A year later, her first official Christmas, I don’t recall buying an ornament for the tree. But I do remember Our Daughter spending hours slowly opening the presents we’d spent more effort choosing than we ever put into a tree ornament. She delighted in everything, gift, wrapping, boxes, ribbons.
A Christmas later, Santa brought her a tool kit and a ‘doctor’s kit. She combined the two kits and directed The Prince Consort to lie on the couch and be the patient. I walked in as she was taking a hammer and screw driver to his chest. I turned and hot-footed it out of the room. He was on his own, and I was Not the next patient. 

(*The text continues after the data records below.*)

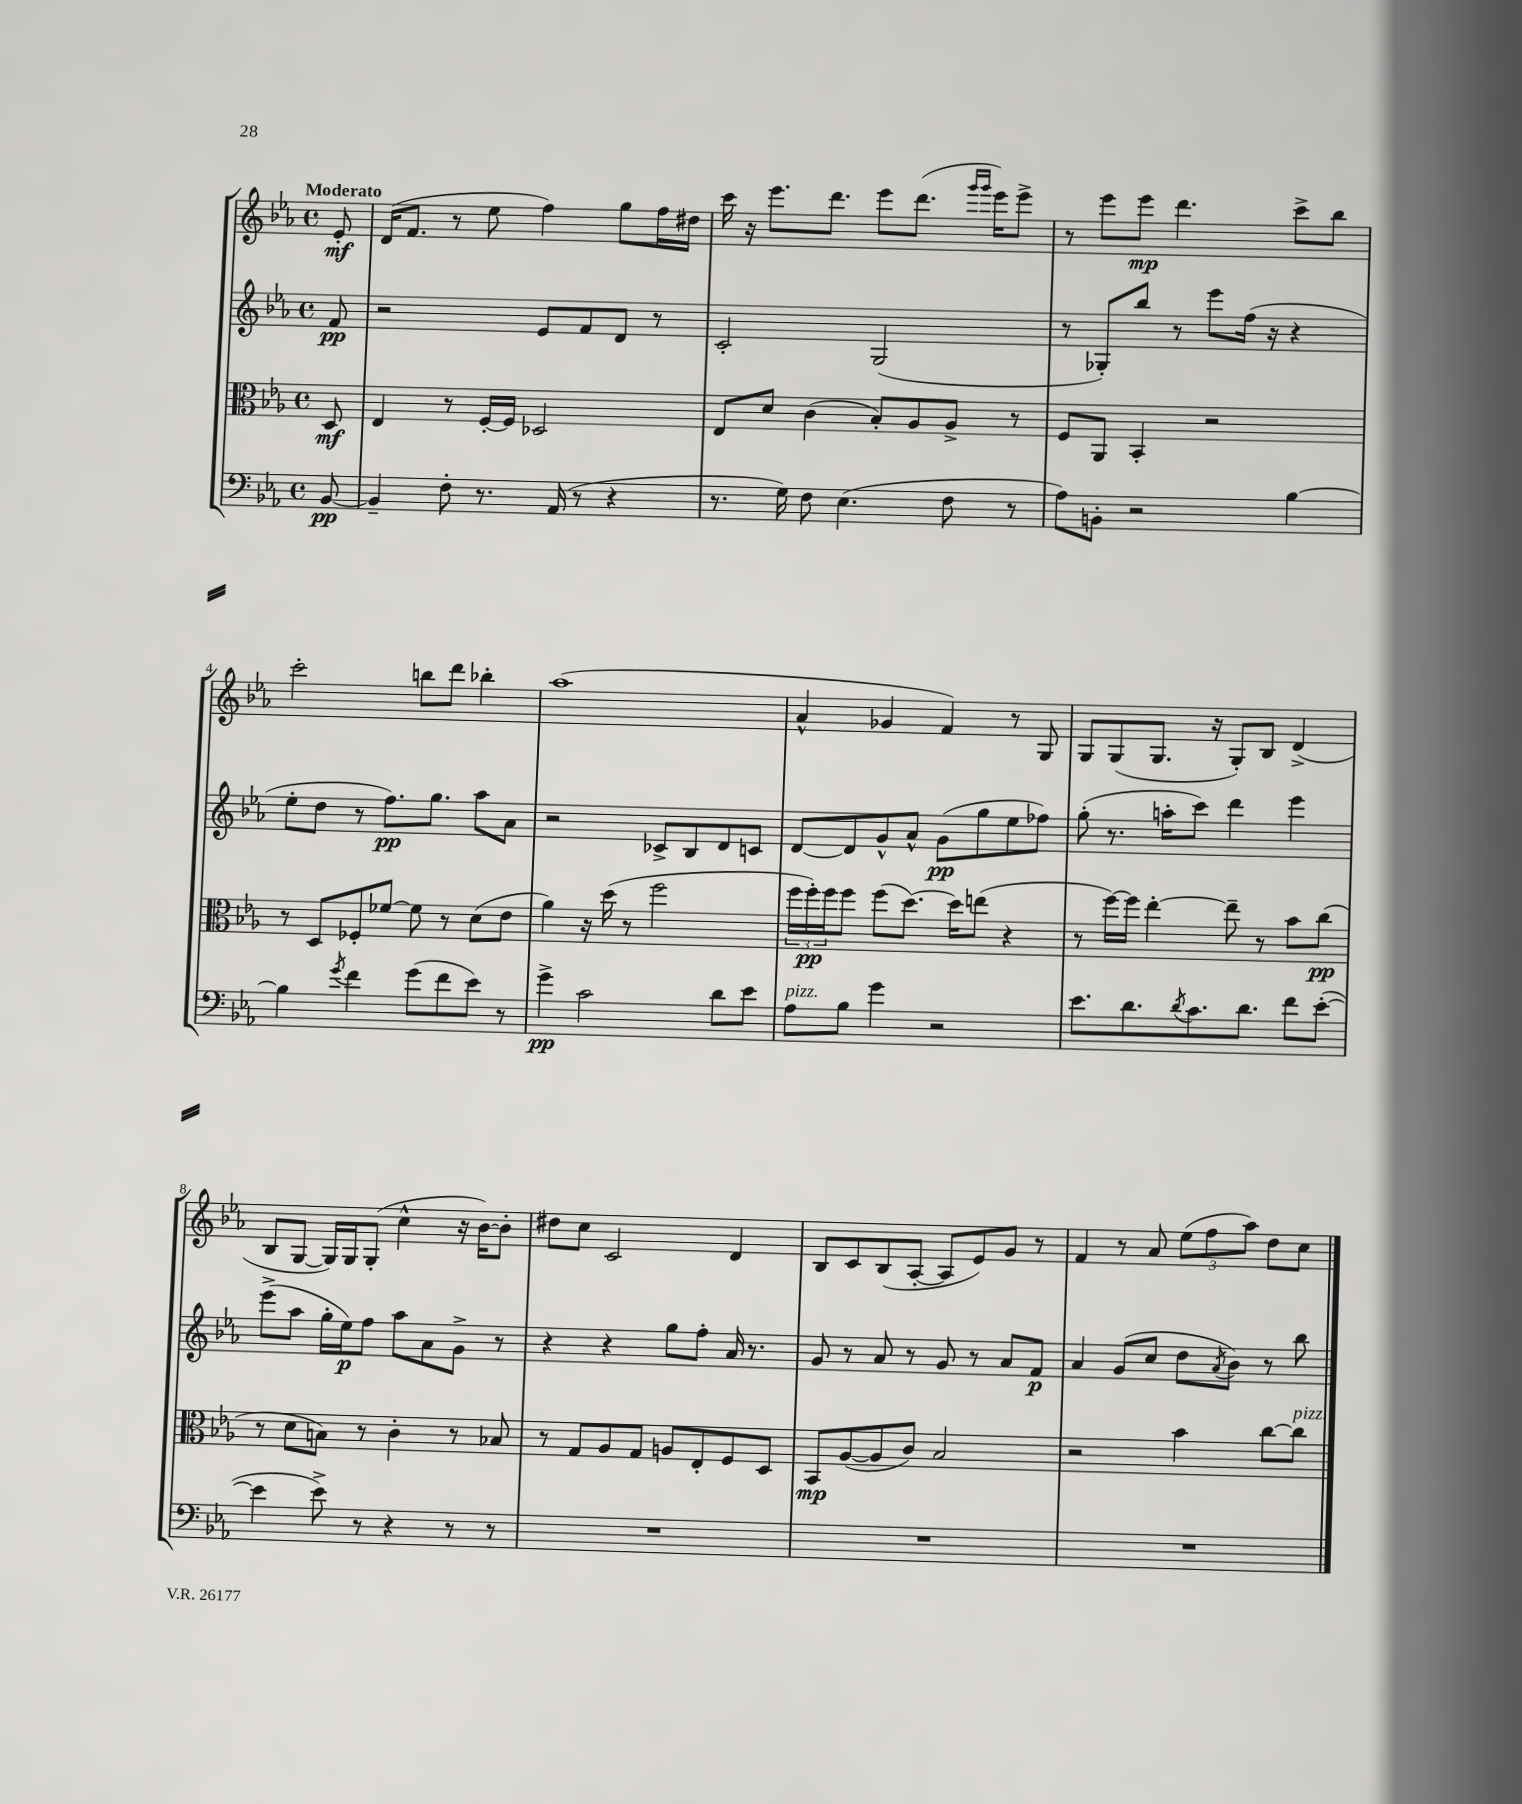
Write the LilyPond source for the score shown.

<<
\new StaffGroup <<
\new Staff = "s0" {
    \clef treble \key ees \major \defaultTimeSignature \time 4/4 \partial 8 \tempo "Moderato"
    ees'8-.\mf |
    d'16( f'8. r8 ees''8 f''4) g''8 f''16 dis''16 |
    c'''16 r16 ees'''8. d'''8. ees'''8 d'''8.( \grace { g'''16 g'''16 } ees'''16) ees'''8-> |
    r8 ees'''8 ees'''8\mp d'''4. c'''8-> bes''8 |
    c'''2-. b''8 d'''8 bes''4-. |
    aes''1( |
    aes'4-^ ges'4 f'4) r8 g8 |
    g8 g8( g8. r16 g8-.) bes8 d'4->( |
    bes8 g8~ g16) g16 g8-.( c''4-^ r16 bes'16~) bes'8-. |
    dis''8 c''8 c'2 d'4 |
    bes8 c'8 bes8( aes8~-. aes8 ees'8) g'8 r8 |
    f'4 r8 aes'8 \tuplet 3/2 { ees''8( f''8 aes''8) } d''8 c''8 \bar "|." |
}
\new Staff = "s1" {
    \clef treble \key ees \major \defaultTimeSignature \time 4/4 \partial 8
    f'8\pp |
    r2 ees'8 f'8 d'8 r8 |
    c'2-. g2( |
    r8 ges8-.) bes''8 r8 ees'''8 f''16( r16 r4 |
    ees''8-. d''8 r8 f''8.\pp) g''8. aes''8 aes'8 |
    r2 ces'8-> bes8 d'8 c'8 |
    d'8~ d'8 g'8-^ aes'8-^ g'8\pp( g''8 ees''8 fes''8) |
    g''8-.( r8. a''16-. c'''8) d'''4 ees'''4 |
    ees'''8->( aes''8 g''16-. ees''16\p) f''8 aes''8 aes'8 g'8-> r8 |
    r4 r4 g''8 f''8-. aes'16 r8. |
    g'8 r8 aes'8 r8 g'8 r8 aes'8 f'8\p |
    aes'4 g'8( c''8 d''8 \acciaccatura { aes'8 } bes'8) r8 bes''8 \bar "|." |
}
\new Staff = "s2" {
    \clef alto \key ees \major \defaultTimeSignature \time 4/4 \partial 8
    d8\mf |
    ees4 r8 f16~-. f16 des2 |
    ees8 d'8 c'4( bes8-.) aes8 aes8-> r8 |
    f8 aes,8 bes,4-. r2 |
    r8 d8 fes8-. fes'8~ fes'8 r8 d'8( ees'8 |
    aes'4) r16 d''16( r8 f''2 |
    \tuplet 3/2 { f''16 f''16-.\pp) f''16 } f''8 f''8( d''8.~) d''16 e''8( r4 |
    r8 f''16~) f''16 ees''4~-. ees''8-- r8 bes'8 c''8\pp( |
    r8 d'8 b8) r8 c'4-. r8 bes8 |
    r8 g8 aes8 g8 a8 ees8-. f8 d8 |
    bes,8\mp aes8~( aes8 c'8) bes2 |
    r2 bes'4 c''8~ c''8^\markup { \italic "pizz." } \bar "|." |
}
\new Staff = "s3" {
    \clef bass \key ees \major \defaultTimeSignature \time 4/4 \partial 8
    bes,8~\pp |
    bes,4-- f8-. r8. aes,16( r8 r4 |
    r8. g16) f8 ees4.( f8 r8 |
    aes8) b,8-. r2 bes4~ |
    bes4 \acciaccatura { g'8 } f'4 g'8( f'8 ees'8) r8 |
    g'4->\pp c'2 d'8 ees'8 |
    aes8^\markup { \italic "pizz." } bes8 g'4 r2 |
    ees'8. d'8. \acciaccatura { d'8 } c'8. d'8. f'8 ees'8~-.( |
    ees'4 ees'8->) r8 r4 r8 r8 |
    R1 |
    R1 |
    R1 \bar "|." |
}
>>
>>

Too few wonderful Christmases later she was old enough for a car. She inherited her father’s car, a sturdy German make, red enough to be easily spotted. Not that I stalked her. Instead I called her cell phone hourly, leaving appropriately hysterical messages when she chose to keep studying rather than answering the phone. Because of course that’s all she did when she left the house. Always. 

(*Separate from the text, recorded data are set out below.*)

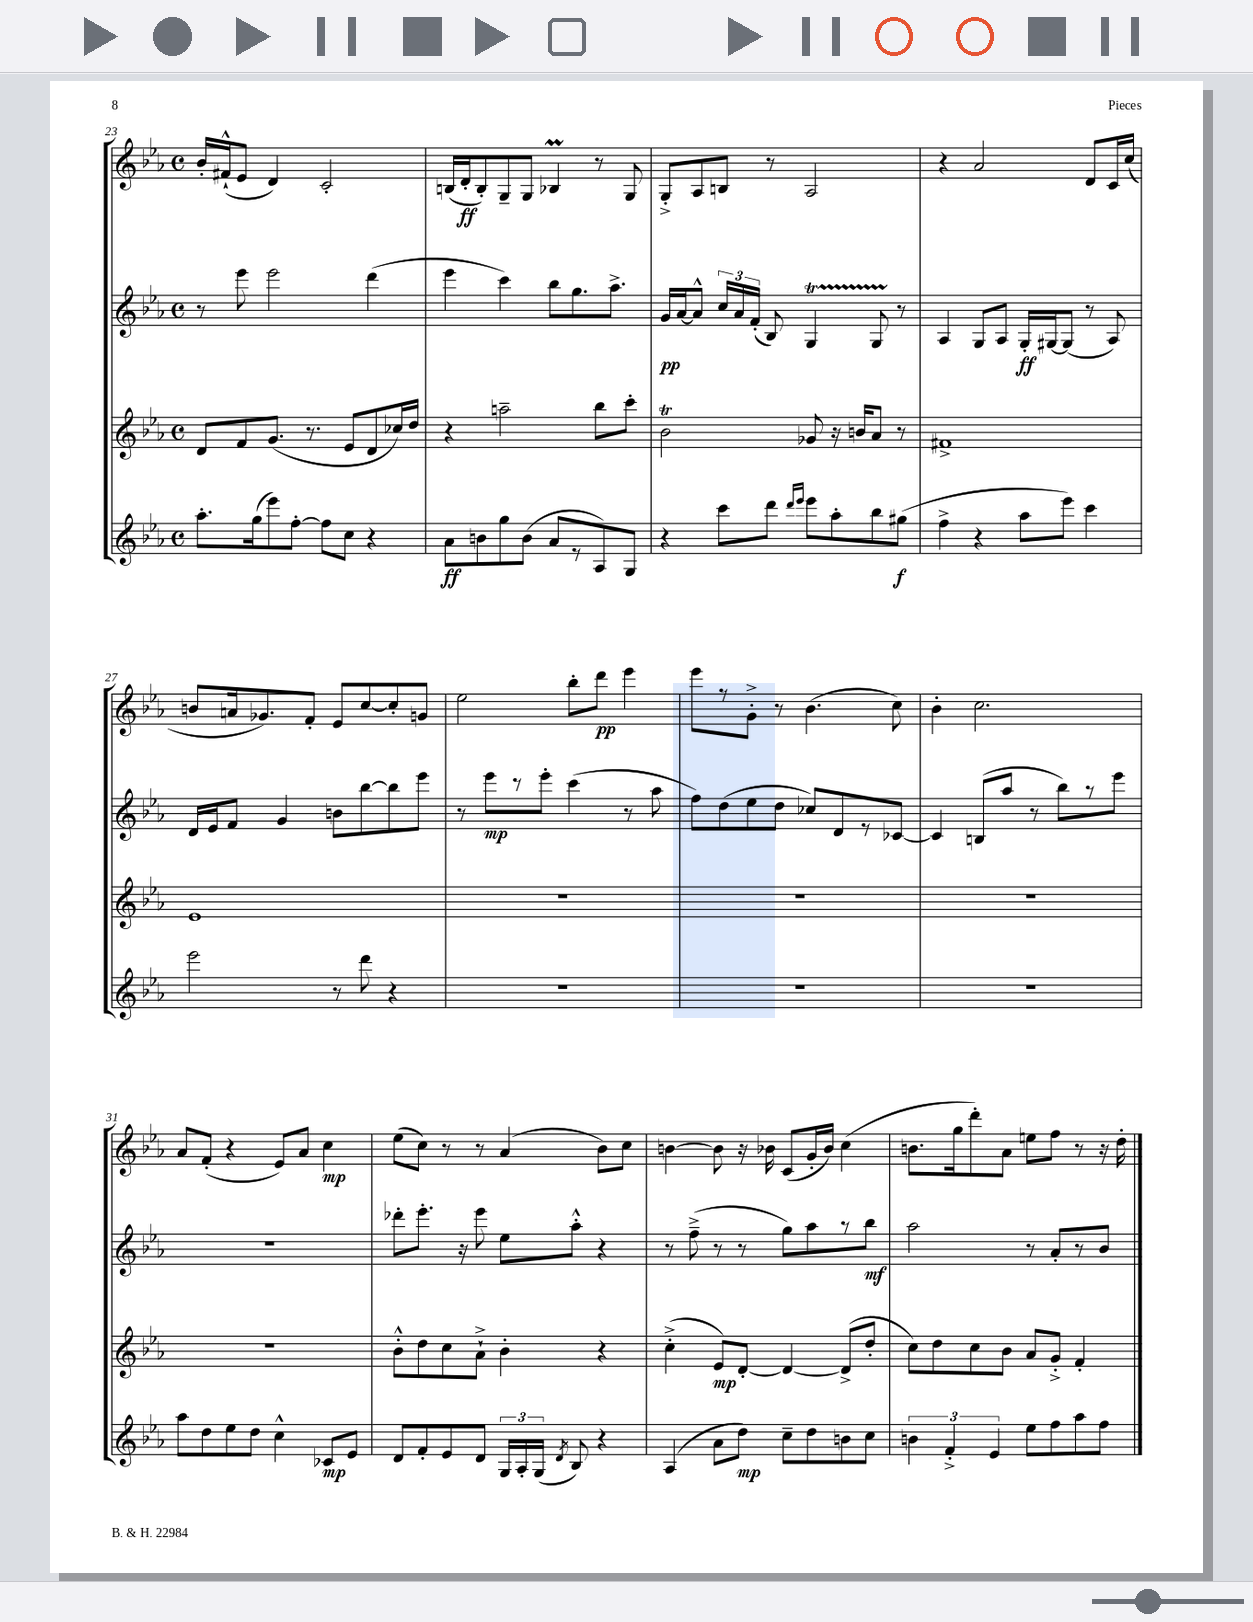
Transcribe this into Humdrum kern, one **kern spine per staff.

**kern	**dynam	**kern	**dynam	**kern	**dynam	**kern	**dynam
*part4	*part4	*part3	*part3	*part2	*part2	*part1	*part1
*staff4	*staff4	*staff3	*staff3	*staff2	*staff2	*staff1	*staff1
*clefG2	*	*clefG2	*	*clefG2	*	*clefG2	*
*k[b-e-a-]	*	*k[b-e-a-]	*	*k[b-e-a-]	*	*k[b-e-a-]	*
*M4/4	*	*M4/4	*	*M4/4	*	*M4/4	*
*met(c)	*	*met(c)	*	*met(c)	*	*met(c)	*
=23	=23	=23	=23	=23	=23	=23	=23
8.aa-'\L	.	8d/L	.	8r	.	16b-'/LL	.
.	.	.	.	.	.	(16f#X`^^/J	.
.	.	8f/	.	8eee-\	.	8e-/J	.
(16gg\k	.	.	.	.	.	.	.
8eee-\)	.	(8.g/J	.	2eee-\	.	4d/)	.
[8ff'\J	.	.	.	.	.	.	.
.	.	8.r	.	.	.	.	.
8ff\L]	.	.	.	.	.	2c'/	.
8cc\J	.	8e-/L	.	.	.	.	.
4r	.	8d/	.	(4ddd\	.	.	.
.	.	16cc-X/L)	.	.	.	.	.
.	.	16dd/JJ	.	.	.	.	.
=24	=24	=24	=24	=24	=24	=24	=24
8a-\L	ff	4r	.	4eee-\	.	(16Bn/LL	.
.	.	.	.	.	.	16d'/J	ff
8bn\	.	.	.	.	.	8B'/)	.
8gg\	.	2aan~\	.	4ccc\)	.	8G~/	.
(8b\J	.	.	.	.	.	8G/J	.
8a-/L	.	.	.	8bb-\L	.	4B-XM/	.
8r	.	.	.	8.gg\	.	.	.
8A-/)	.	8bb-\L	.	.	.	8r	.
.	.	.	.	8.aa-^\J	.	.	.
8G/J	.	8ccc'\J	.	.	.	8G/	.
=25	=25	=25	=25	=25	=25	=25	=25
4r	.	2b-T\	.	16g/LL	pp	8G'^/L	.
.	.	.	.	[16a-/J	.	.	.
.	.	.	.	8a-^^/J]	.	8A-/	.
8ccc\L	.	.	.	24cc/LL	.	8Bn/J	.
.	.	.	.	24a-/	.	.	.
.	.	.	.	(24f'/JJ	.	.	.
8ddd\J	.	.	.	8B-/)	.	8r	.
16qqddd/LL	.	.	.	.	.	.	.
16qqeee-/JJ	.	.	.	.	.	.	.
8eee-\L	.	8g-X/	.	4Gt/	.	2A-/	.
8aa-'\	.	16r	.	.	.	.	.
.	.	16bn/KL	.	.	.	.	.
8bb-\	.	8a-/J	.	8GTTT/	.	.	.
(8gg#X\J	f	8r	.	8r	.	.	.
=26	=26	=26	=26	=26	=26	=26	=26
4ff^\	.	1f#X^	.	4A-/	.	4r	.
4r	.	.	.	8G/L	.	2a-/	.
.	.	.	.	8A-/J	.	.	.
8aa-\L	.	.	.	16G'/LL	ff	.	.
.	.	.	.	[16G#X/J	.	.	.
8eee-\J)	.	.	.	(8G#/J]	.	.	.
4ccc\	.	.	.	8r	.	8d/L	.
.	.	.	.	8A-/)	.	16c/L	.
.	.	.	.	.	.	(16cc/JJ	.
!!LO:LB:g=z
=27	=27	=27	=27	=27	=27	=27	=27
2eee-\	.	1e-	.	16d/LL	.	8bn/L	.
.	.	.	.	16e-/J	.	.	.
.	.	.	.	8f/J	.	16an/k	.
.	.	.	.	.	.	8.g-X/)	.
.	.	.	.	4g/	.	.	.
.	.	.	.	.	.	8f'/J	.
8r	.	.	.	8bn\L	.	8e-/L	.
8ddd\	.	.	.	[8bb-\	.	[8cc/	.
4r	.	.	.	8bb-\]	.	8cc'/]	.
.	.	.	.	8eee-\J	.	8gn/J	.
=28	=28	=28	=28	=28	=28	=28	=28
1r	.	1r	.	8r	.	2ee-\	.
.	.	.	.	8eee-\L	mp	.	.
.	.	.	.	8r	.	.	.
.	.	.	.	8eee-'\J	.	.	.
.	.	.	.	(4ccc\	.	8bb-'\L	.
.	.	.	.	.	.	8ddd\J	pp
.	.	.	.	8r	.	4eee-\	.
.	.	.	.	8aa-\	.	.	.
=29	=29	=29	=29	=29	=29	=29	=29
1r	.	1r	.	8ff\L)	.	8eee-\L	.
.	.	.	.	(8dd\	.	8r	.
.	.	.	.	8ee-\	.	8g'^\J	.
.	.	.	.	8dd\J	.	8r	.
.	.	.	.	8cc-X/L)	.	(4.b-\	.
.	.	.	.	8d/	.	.	.
.	.	.	.	8r	.	.	.
.	.	.	.	[8c-X/J	.	8cc\)	.
=30	=30	=30	=30	=30	=30	=30	=30
1r	.	1r	.	4c-/]	.	4b-'\	.
.	.	.	.	(8Bn/L	.	2.cc\	.
.	.	.	.	8aa-/J	.	.	.
.	.	.	.	8r	.	.	.
.	.	.	.	8bb-\L)	.	.	.
.	.	.	.	8r	.	.	.
.	.	.	.	8eee-\J	.	.	.
!!LO:LB:g=z
=31	=31	=31	=31	=31	=31	=31	=31
8aa-\L	.	1r	.	1r	.	8a-/L	.
8dd\	.	.	.	.	.	(8f'/J	.
8ee-\	.	.	.	.	.	4r	.
8dd\J	.	.	.	.	.	.	.
4cc^^\	.	.	.	.	.	8e-/L)	.
.	.	.	.	.	.	8a-/J	.
8c-X/L	mp	.	.	.	.	4cc\	mp
8e-/J	.	.	.	.	.	.	.
=32	=32	=32	=32	=32	=32	=32	=32
8d/L	.	8b-'^^\L	.	8ddd-X'\L	.	(8ee-\L	.
8f'/	.	8dd\	.	8.eee-'\J	.	8cc\J)	.
8e-/	.	8cc\	.	.	.	8r	.
.	.	.	.	16r	.	.	.
8d/J	.	8a-`^\J	.	8eee-\	.	8r	.
24G/LL	.	4b-'\	.	8ee-\L	.	(4a-/	.
24A-'/	.	.	.	.	.	.	.
(24G/JJ	.	.	.	.	.	.	.
8qd/	.	.	.	.	.	.	.
8B-/)	.	.	.	8aa-'^^\J	.	.	.
4r	.	4r	.	4r	.	8b-\L)	.
.	.	.	.	.	.	8cc\J	.
=33	=33	=33	=33	=33	=33	=33	=33
(4A-/	.	(4cc'^\	.	8r	.	[4bn\	.
.	.	.	.	(8ff~^\	.	.	.
8a-\L	.	8e-/L)	mp	8r	.	8b\]	.
8dd\J)	mp	[8d'/J	.	8r	.	16r	.
.	.	.	.	.	.	16b-X\	.
8cc~\L	.	4d/_	.	8gg\L)	.	(8c/L	.
8dd\	.	.	.	8aa-\	.	16g'/L	.
.	.	.	.	.	.	16b-/JJ)	.
8bn\	.	(8d^/L]	.	8r	.	(4cc\	.
8cc\J	.	8dd'/J	.	8bb-\J	mf	.	.
=34	=34	=34	=34	=34	=34	=34	=34
6bn\	.	8cc\L)	.	2aa-\	.	8.bn\L	.
.	.	8dd\	.	.	.	.	.
6f'^/	.	.	.	.	.	.	.
.	.	.	.	.	.	16gg\k	.
.	.	8cc\	.	.	.	8ddd'\)	.
6e-/	.	.	.	.	.	.	.
.	.	8b-\J	.	.	.	8a-\J	.
8ee-\L	.	8a-/L	.	8r	.	8een\L	.
8ff\	.	8g'^/J	.	8a-'/L	.	8ff\J	.
8aa-\	.	4f'/	.	8r	.	8r	.
8ff\J	.	.	.	8b-/J	.	16r	.
.	.	.	.	.	.	16dd'\	.
==	==	==	==	==	==	==	==
*-	*-	*-	*-	*-	*-	*-	*-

She escaped to Vanderbilt for undergrad, and Yale for her PhD. And now she has her own household in Texas, where she is a college professor. 
We may not have fashioned her of cornstarch and construction paper, but no matter how many years have passed, or how far away those years have taken her, she is still the most perfect ornament in our lives. God’s creation on our tree of life. And a presence every day, not just Christmas.